_DOCUMENT EXCERPT:_
=== Section Start ===
# The boss



## gooch735 (May 15, 2010)

Just a few pics of the four legged child.


----------



## DaneMama (Jun 27, 2008)

Oh look at that face! What a cutie...I love big floppy faced dogs :wink:

Thanks for sharing!!!


----------



## luvMyBRT (Mar 8, 2010)

Gorgeous!!! :biggrin:


----------



## CorgiPaws (Mar 31, 2009)

Oh how stinkin' cute! Look at that face! I'm in love!! haha:biggrin:


----------



## redspoo (Mar 19, 2010)

What a great face..love those sad sad eyes and you know those jowels have to hold at least a quart of water! Thanks for sharing!


----------



## SuriLove (Mar 28, 2010)

Wow - how do you NOT love this face!! :biggrin:


----------



## Ania's Mommy (Feb 8, 2009)

What a cutie!! Loves the droopy face.
=== Section End ===
_YOUR ASSIGNMENT:_
Continue the forum thread "The boss," about a member's droopy-faced dog, with more replies after the last one. The listing that follows comes from a separate source and is unrelated to the forum thread.

_INFORMATION SHOWN:_
=== Section Start ===
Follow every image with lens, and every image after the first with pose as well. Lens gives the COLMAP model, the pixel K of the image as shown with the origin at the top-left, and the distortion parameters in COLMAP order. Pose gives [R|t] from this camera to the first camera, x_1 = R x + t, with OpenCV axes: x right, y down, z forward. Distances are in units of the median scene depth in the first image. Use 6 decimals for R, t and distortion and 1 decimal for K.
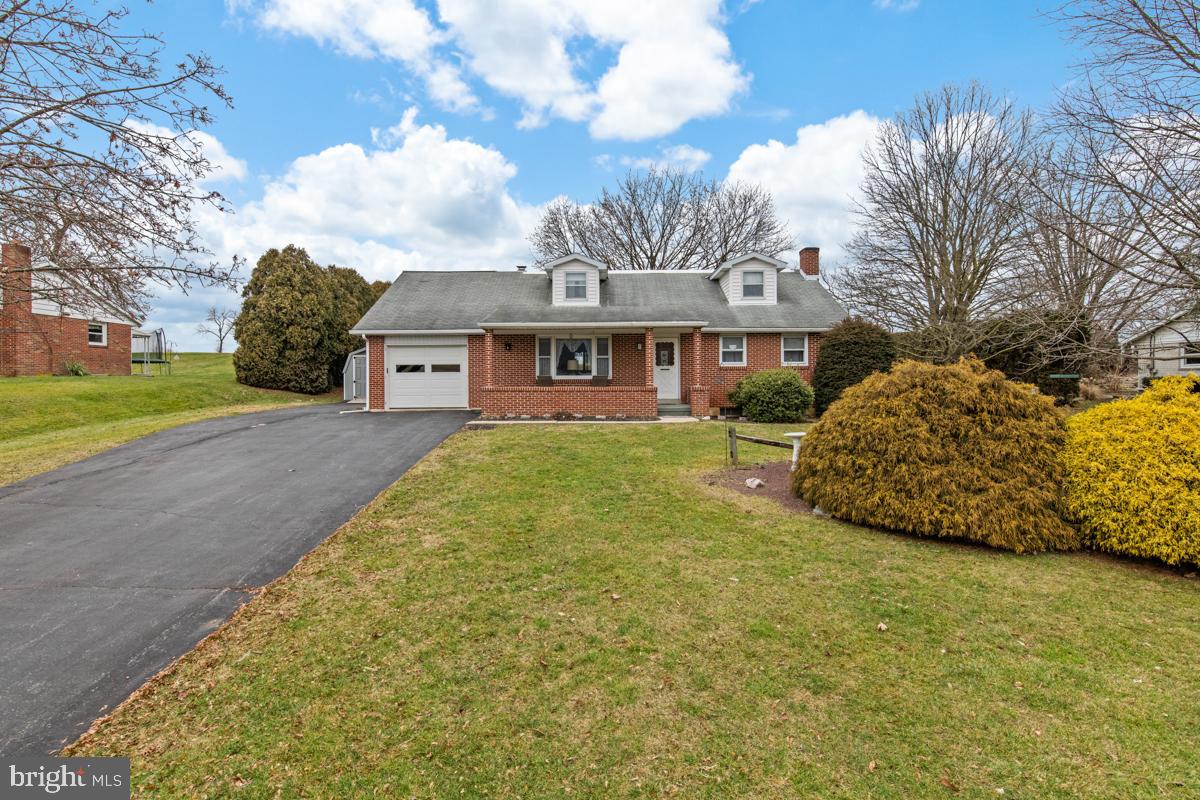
lens RADIAL K [[581.0, 0, 600.4], [0, 581.0, 396.1], [0, 0, 1]] dist [0.002205, -0.000682]
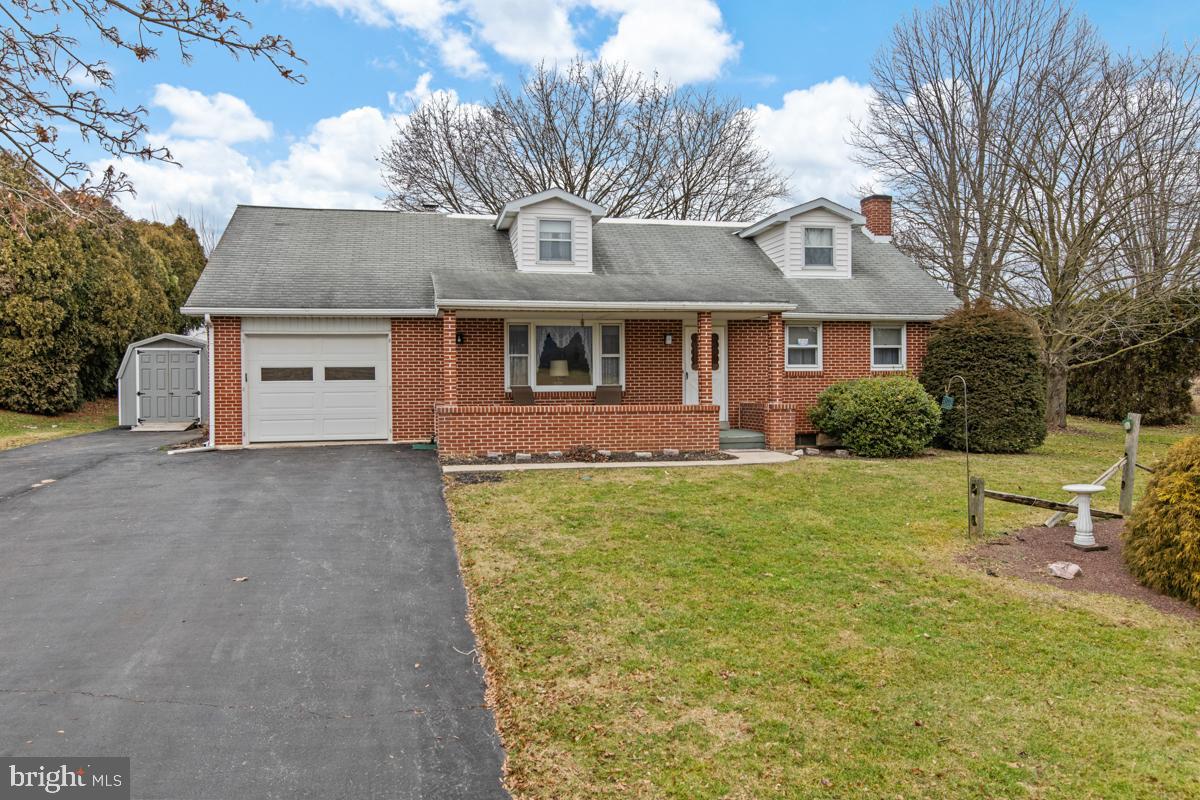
=== Section End ===
_TASK OUTPUT:_
----------



## gooch735 (May 15, 2010)

*thank you*

Thanks everybody! Don't let the droopy, sad face fool ya! She knows exactly what she's doing.:wink:


----------



## gooch735 (May 15, 2010)

Thanks redspoo! Yes. Those jowels DEFINITELY hold plenty of water........most of which ends up strung from one side of the house to the other after a good drink. Gotta love it!


----------



## Lynn In Tenn (Aug 20, 2009)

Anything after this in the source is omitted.